One of the things that keeps the junior bankers labouring long into the night is reading and proofing the prospectuses for whatever it is that the bank is trying to sell.
This is at the heart of those 90 hour work weeks.
The following is the formula for a properly structured warrant tied to Japan’s Nikkei index — which would (we presume) be easy enough to hedge for its issuer:
(Closing Level – Strike Level) x Index Currency Amount / Exchange Rate.

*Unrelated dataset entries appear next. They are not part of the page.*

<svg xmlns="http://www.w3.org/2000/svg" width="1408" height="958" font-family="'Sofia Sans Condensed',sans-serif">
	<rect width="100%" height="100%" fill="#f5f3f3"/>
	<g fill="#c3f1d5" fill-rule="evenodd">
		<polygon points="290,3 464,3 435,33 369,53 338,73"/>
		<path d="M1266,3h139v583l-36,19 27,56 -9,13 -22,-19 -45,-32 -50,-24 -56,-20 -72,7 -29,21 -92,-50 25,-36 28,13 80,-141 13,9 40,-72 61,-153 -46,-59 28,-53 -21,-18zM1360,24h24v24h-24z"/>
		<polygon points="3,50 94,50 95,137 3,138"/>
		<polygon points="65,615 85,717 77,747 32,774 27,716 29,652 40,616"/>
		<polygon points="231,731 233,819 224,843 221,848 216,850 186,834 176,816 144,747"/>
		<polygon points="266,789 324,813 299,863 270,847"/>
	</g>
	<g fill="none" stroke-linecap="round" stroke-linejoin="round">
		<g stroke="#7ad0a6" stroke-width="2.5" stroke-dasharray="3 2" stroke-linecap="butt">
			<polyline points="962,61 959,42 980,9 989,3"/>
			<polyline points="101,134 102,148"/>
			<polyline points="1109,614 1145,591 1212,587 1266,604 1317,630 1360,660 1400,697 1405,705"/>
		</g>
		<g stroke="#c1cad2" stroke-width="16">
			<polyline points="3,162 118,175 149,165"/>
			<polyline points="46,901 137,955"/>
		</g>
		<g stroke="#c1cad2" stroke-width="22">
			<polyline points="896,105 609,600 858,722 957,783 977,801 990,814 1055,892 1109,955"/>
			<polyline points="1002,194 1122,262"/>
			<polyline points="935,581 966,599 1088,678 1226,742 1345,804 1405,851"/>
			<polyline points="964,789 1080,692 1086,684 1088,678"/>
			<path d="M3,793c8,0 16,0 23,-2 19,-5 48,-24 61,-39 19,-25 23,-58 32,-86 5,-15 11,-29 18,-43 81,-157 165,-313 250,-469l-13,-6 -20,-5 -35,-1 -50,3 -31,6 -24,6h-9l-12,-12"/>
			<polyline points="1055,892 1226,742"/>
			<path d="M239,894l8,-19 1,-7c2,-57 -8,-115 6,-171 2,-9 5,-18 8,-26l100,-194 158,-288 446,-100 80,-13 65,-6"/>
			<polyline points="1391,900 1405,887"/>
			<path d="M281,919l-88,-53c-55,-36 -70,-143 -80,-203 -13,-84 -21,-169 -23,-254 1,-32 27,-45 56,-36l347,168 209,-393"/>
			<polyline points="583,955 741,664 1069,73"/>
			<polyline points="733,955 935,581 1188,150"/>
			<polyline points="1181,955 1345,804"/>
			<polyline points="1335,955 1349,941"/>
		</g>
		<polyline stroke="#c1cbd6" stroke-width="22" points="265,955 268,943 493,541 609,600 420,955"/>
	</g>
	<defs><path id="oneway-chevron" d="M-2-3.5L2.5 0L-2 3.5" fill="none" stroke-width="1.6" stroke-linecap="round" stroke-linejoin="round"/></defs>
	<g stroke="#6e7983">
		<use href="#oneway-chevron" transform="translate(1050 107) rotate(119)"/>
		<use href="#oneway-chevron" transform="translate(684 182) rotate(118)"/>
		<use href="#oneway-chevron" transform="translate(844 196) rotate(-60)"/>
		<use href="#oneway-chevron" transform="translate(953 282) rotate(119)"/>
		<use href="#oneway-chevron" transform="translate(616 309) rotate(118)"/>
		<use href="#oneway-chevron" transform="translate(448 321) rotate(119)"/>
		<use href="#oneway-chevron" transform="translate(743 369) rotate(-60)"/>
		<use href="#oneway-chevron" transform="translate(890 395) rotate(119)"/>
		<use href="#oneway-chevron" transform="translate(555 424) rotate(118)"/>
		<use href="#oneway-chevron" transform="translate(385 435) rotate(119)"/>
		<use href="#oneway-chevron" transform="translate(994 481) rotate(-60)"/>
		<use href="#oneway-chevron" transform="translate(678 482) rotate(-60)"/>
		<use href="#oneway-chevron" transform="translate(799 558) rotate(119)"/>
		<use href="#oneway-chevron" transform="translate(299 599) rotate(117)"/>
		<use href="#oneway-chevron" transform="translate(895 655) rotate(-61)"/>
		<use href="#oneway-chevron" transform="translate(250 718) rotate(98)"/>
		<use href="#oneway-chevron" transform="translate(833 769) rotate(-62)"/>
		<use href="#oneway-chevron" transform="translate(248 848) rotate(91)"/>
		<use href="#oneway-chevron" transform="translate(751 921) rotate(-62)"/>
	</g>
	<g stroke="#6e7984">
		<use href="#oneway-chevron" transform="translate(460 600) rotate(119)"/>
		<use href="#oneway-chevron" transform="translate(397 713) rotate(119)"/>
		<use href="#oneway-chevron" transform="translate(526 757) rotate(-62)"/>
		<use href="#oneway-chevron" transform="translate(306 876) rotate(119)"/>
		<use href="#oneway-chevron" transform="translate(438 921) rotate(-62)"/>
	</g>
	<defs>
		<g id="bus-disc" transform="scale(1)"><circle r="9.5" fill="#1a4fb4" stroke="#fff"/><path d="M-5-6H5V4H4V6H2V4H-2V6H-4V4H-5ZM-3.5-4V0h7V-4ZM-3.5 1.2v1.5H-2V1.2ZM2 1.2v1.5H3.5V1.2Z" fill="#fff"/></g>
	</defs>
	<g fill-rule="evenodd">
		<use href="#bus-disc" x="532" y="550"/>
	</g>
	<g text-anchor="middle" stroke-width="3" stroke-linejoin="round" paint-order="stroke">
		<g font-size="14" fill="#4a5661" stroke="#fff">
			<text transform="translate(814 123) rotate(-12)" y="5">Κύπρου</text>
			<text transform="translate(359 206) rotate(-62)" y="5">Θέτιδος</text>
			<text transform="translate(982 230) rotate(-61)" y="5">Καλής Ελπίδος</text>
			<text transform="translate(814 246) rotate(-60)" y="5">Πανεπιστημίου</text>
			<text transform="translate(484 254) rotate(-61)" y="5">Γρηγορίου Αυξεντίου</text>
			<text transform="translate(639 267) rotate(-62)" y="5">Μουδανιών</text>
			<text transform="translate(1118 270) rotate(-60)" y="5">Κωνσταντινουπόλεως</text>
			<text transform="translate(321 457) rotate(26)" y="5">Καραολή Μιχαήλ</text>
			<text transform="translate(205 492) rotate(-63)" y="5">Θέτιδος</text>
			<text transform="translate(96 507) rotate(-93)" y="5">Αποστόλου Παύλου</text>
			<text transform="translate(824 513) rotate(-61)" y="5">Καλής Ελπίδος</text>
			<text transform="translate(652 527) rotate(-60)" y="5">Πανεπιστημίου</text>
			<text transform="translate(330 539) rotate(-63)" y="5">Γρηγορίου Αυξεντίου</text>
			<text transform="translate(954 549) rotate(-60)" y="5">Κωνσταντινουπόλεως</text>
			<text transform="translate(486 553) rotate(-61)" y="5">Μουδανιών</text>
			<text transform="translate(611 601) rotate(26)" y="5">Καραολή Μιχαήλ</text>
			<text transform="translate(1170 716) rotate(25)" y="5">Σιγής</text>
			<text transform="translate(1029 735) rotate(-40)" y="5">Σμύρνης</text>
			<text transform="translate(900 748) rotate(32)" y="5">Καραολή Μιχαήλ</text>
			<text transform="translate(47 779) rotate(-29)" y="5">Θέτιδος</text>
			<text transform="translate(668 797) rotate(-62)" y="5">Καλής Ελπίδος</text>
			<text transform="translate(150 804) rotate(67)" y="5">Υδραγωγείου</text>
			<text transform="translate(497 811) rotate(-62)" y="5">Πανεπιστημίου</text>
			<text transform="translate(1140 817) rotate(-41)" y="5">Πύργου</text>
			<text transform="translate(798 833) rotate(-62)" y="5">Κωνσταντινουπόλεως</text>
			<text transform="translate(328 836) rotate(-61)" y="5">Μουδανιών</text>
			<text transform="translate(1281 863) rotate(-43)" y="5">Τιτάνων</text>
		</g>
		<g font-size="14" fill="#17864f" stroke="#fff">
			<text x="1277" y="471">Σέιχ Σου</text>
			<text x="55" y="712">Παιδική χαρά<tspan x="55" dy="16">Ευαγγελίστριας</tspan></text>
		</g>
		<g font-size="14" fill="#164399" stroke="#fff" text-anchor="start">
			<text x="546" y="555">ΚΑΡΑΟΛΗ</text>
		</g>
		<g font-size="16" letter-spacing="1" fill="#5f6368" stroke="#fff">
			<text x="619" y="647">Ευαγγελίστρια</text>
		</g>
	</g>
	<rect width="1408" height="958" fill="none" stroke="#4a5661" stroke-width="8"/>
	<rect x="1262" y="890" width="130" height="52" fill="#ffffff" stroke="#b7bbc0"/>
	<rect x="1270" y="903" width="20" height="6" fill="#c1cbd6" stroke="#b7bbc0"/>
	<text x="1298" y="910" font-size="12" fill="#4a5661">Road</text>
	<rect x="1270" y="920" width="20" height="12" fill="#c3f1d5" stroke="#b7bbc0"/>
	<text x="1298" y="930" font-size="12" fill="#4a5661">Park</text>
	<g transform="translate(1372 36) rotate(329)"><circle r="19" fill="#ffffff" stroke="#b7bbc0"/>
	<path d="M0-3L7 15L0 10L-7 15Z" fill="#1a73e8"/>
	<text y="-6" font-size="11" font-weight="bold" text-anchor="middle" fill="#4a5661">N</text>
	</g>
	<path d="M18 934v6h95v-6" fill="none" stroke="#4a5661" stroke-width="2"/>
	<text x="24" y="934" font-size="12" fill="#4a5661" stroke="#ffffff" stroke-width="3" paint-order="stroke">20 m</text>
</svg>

What follows is the formula attached to four recent warrants tied to Japan’s Nikkei index issued by Goldman Sachs:
(Closing Level – Strike Level) x Index Currency Amount x Exchange Rate.
Spot the difference?
In one, the index currency amount is divided by the exchange rate, in the other it is multiplied by the exchange rate.
The cost of this typo?
As the magazine noted last week, having spotted the error, Goldman Sachs offered a 10 per cent premium to buy the contracts back from the market. Investors, however, have not budged easily. Most are insisting that the bank honours its typo-ridden terms.
That, needless to say, would be a blow for Goldman.
The Economist estimates the typo could expose the bank to as much as HK$350m instead of the HK$10m initially offered on the warrants,
That, in part, is why bankers get so much damn money. Because mistakes are so damn expensive.